Below are records with pictures in them. Output exactly the lines from the one with "We also serve" through the one with "Water Treatment", both included, and leave every picture out; give only those lines.

[Stored data entries]

□ □ □ □ □ □ □

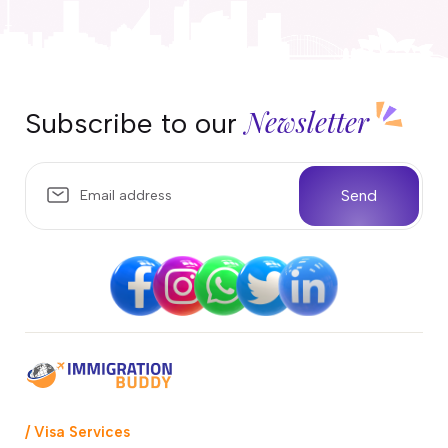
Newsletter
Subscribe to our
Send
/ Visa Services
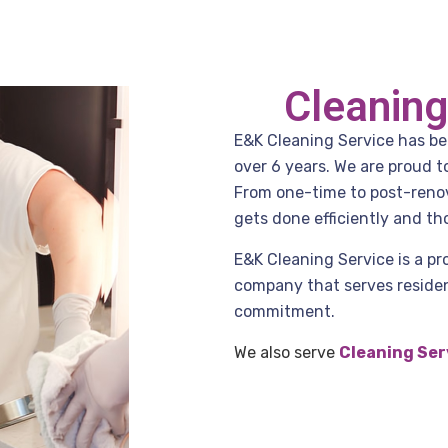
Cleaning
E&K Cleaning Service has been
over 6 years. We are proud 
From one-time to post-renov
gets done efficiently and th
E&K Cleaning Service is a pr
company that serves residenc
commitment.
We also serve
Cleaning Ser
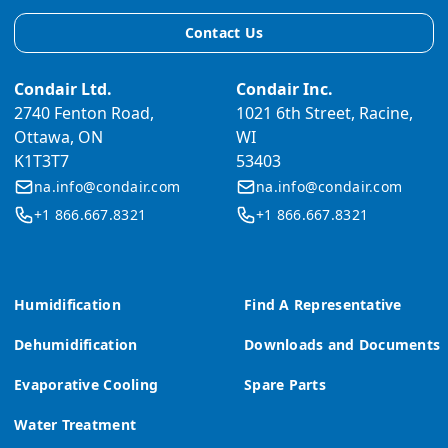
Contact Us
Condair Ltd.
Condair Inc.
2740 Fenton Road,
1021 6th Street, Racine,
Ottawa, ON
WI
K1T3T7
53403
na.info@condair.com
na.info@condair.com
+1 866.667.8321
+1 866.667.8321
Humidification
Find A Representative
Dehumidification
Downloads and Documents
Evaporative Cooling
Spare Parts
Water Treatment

□ □ □ □ □ □ □

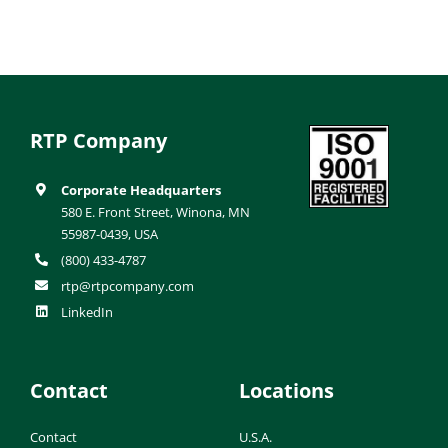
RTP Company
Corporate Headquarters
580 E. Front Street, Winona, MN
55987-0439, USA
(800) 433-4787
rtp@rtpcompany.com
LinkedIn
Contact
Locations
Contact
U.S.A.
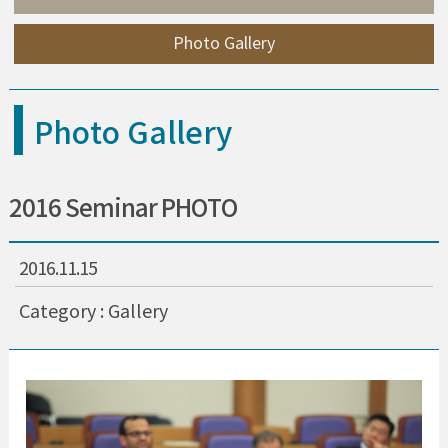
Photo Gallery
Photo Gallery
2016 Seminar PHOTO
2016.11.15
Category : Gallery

□ □ □ □ □ □ □

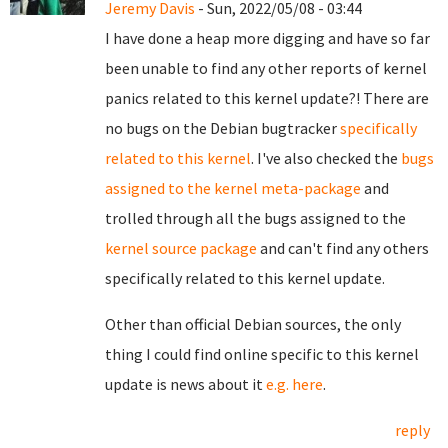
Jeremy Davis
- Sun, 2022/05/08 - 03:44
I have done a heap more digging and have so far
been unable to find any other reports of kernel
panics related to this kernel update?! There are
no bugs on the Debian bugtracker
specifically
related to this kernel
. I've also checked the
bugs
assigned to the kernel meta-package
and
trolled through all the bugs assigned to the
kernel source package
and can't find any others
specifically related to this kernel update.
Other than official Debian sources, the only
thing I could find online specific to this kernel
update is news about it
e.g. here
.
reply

□ □ □ □ □ □ □

**Written response**
We also serve
Cleaning Ser
Contact Us
Condair Ltd.
Condair Inc.
2740 Fenton Road,
1021 6th Street, Racine,
Ottawa, ON
WI
K1T3T7
53403
na.info@condair.com
na.info@condair.com
+1 866.667.8321
+1 866.667.8321
Humidification
Find A Representative
Dehumidification
Downloads and Documents
Evaporative Cooling
Spare Parts
Water Treatment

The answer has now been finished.